WHAT THE TASK ASKS:
How many lines in the listing below include the word "back"? Reply with the count alone.

== DATA EXTRACTS

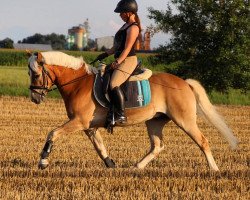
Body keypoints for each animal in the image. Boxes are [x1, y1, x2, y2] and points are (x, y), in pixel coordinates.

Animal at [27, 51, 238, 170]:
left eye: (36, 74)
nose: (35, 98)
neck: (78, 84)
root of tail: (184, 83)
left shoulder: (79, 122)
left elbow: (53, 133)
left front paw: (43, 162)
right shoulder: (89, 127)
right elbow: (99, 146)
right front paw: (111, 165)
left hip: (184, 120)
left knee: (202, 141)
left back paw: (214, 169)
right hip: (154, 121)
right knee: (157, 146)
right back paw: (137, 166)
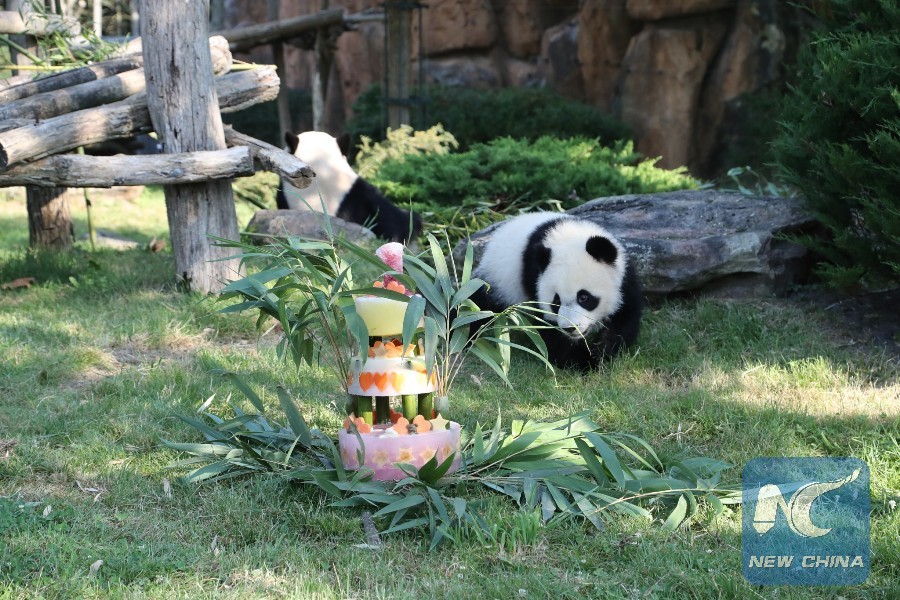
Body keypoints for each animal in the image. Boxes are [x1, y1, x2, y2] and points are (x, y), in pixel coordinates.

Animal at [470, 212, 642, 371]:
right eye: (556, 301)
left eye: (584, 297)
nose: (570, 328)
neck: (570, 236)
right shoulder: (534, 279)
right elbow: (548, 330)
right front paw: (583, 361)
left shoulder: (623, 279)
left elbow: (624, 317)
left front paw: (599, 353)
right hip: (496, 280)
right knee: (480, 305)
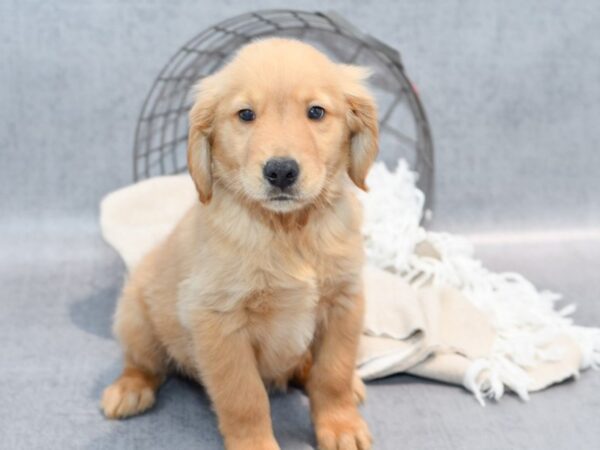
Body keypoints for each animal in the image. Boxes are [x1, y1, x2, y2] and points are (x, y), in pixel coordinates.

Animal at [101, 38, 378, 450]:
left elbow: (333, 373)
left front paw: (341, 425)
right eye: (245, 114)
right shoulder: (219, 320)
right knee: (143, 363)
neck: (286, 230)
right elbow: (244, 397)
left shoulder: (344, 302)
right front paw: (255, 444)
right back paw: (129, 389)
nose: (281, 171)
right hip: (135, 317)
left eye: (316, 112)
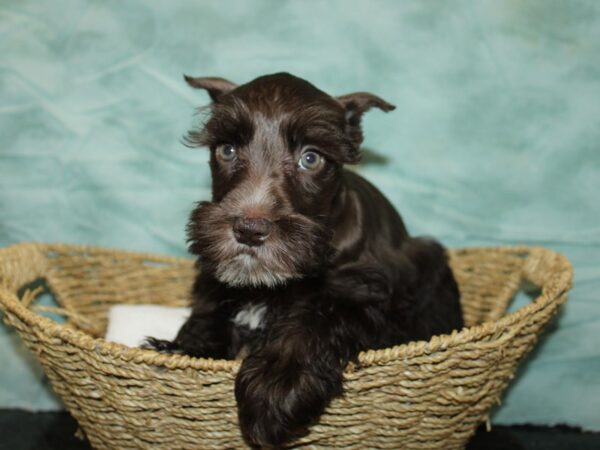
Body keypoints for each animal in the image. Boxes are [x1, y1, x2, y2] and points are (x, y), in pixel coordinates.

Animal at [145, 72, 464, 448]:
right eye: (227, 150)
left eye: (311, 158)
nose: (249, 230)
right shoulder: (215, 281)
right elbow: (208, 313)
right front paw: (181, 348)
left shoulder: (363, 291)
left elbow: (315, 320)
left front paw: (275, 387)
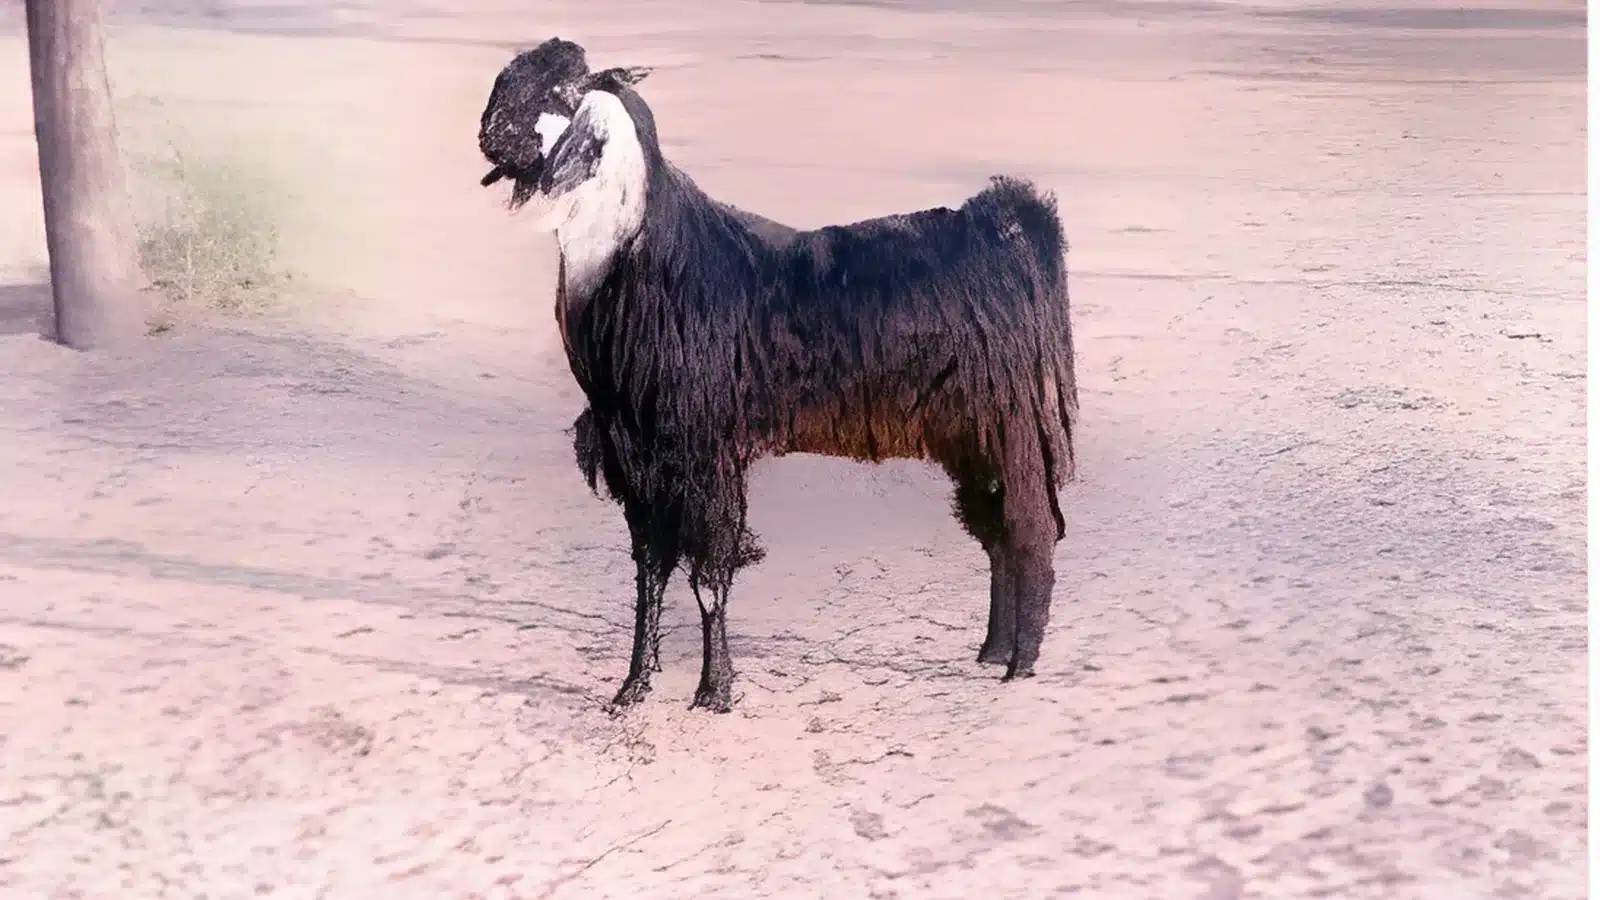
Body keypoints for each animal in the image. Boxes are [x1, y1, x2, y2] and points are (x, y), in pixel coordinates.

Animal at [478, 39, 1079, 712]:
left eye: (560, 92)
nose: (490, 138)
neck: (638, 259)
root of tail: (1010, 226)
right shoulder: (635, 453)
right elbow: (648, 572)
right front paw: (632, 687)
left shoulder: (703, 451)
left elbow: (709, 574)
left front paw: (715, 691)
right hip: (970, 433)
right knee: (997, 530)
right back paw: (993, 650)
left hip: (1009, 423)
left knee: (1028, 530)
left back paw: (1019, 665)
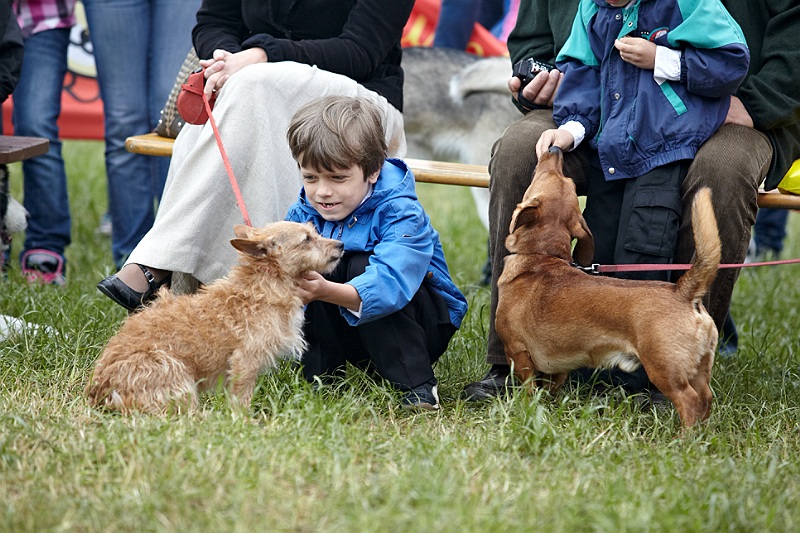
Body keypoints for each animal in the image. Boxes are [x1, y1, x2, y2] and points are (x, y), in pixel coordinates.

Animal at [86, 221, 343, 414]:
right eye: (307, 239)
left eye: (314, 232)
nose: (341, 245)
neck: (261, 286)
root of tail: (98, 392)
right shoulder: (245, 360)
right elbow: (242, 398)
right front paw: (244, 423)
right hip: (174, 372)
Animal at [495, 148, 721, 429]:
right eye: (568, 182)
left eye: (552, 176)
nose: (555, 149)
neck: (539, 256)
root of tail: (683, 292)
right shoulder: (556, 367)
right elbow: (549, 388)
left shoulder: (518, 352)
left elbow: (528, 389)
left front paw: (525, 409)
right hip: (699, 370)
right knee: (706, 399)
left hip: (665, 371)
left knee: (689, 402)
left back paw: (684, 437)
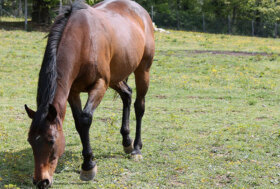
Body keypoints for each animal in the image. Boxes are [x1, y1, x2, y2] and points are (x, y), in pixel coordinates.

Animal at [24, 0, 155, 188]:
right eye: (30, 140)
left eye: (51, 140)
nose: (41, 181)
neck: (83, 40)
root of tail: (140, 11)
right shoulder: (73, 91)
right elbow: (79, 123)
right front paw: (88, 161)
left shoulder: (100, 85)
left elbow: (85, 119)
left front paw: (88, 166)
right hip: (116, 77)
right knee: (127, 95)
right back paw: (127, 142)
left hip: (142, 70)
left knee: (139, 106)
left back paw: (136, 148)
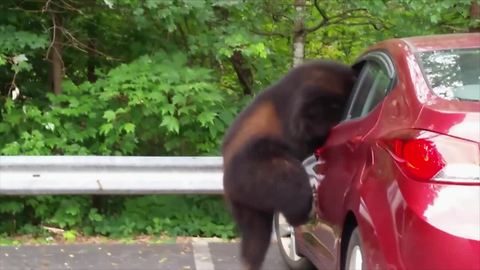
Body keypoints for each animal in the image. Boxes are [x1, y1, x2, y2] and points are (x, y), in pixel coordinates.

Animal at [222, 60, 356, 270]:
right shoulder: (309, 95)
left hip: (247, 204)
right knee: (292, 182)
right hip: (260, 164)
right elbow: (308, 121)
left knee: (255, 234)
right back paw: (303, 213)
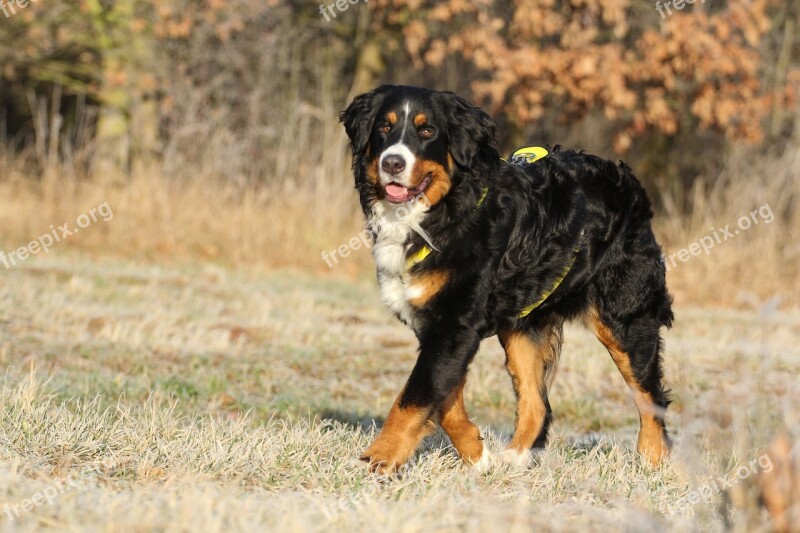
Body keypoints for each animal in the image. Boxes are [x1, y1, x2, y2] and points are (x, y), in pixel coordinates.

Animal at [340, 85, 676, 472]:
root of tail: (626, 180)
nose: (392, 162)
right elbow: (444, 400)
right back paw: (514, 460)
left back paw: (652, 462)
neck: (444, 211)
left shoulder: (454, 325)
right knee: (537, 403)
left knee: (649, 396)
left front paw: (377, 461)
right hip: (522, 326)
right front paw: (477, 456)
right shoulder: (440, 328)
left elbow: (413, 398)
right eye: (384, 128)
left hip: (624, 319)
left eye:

====

RESPONSE TO THE TASK:
11